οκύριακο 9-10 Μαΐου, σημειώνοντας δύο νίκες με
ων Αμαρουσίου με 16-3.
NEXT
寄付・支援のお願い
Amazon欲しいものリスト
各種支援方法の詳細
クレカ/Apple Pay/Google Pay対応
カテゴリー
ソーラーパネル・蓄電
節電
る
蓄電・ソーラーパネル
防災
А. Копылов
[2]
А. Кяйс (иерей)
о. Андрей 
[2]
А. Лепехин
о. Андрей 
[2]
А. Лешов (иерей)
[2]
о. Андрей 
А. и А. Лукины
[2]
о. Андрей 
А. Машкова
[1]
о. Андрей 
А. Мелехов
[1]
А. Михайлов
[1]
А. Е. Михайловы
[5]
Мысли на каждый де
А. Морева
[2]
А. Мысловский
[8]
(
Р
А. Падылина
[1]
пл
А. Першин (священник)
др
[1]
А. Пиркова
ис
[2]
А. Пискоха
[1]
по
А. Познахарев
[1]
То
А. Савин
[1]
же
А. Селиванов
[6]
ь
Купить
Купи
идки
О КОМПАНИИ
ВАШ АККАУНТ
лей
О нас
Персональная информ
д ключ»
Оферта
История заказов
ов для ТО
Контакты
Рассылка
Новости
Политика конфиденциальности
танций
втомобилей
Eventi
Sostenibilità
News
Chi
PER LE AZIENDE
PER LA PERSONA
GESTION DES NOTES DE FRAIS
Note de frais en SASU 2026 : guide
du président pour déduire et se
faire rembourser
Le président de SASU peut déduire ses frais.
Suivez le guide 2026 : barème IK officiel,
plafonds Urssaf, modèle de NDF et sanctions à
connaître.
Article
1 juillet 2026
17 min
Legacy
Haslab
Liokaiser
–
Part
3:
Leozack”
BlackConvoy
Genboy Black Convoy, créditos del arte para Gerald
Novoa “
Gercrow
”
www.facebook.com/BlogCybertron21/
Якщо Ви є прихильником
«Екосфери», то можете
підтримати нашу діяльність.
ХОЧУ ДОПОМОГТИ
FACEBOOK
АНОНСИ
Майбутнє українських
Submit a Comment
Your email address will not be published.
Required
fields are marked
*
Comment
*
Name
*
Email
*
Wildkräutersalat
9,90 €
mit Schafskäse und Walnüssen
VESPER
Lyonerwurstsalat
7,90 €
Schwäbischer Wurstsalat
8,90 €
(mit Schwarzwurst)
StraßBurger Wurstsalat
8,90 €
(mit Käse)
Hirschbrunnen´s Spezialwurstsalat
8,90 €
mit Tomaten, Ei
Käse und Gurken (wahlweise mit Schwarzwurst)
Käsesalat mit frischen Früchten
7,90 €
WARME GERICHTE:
* * * * *
What is being asked: If a line in the entries above contains the word "guide", copy it.

Written solution:
Note de frais en SASU 2026 : guide
Suivez le guide 2026 : barème IK officiel,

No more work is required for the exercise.